* EXERCISE
Each line below from the one containing "17 Nov, 2022" through the one containing "15 Nov, 2022" should be output exactly as it stands, and no other line should appear.

Dataset entries
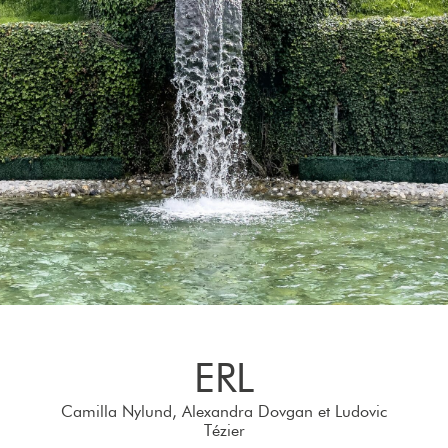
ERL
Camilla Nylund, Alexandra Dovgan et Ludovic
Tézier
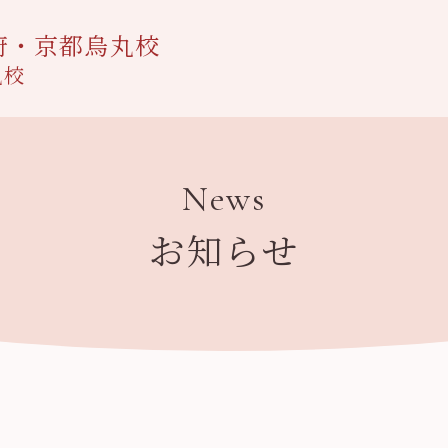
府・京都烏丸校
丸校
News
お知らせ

==

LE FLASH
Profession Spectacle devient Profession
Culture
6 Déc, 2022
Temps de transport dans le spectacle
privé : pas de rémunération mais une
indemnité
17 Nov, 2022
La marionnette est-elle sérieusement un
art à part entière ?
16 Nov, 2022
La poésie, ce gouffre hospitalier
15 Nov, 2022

* RESPONSE TO THIS EXERCISE
17 Nov, 2022
La marionnette est-elle sérieusement un
art à part entière ?
16 Nov, 2022
La poésie, ce gouffre hospitalier
15 Nov, 2022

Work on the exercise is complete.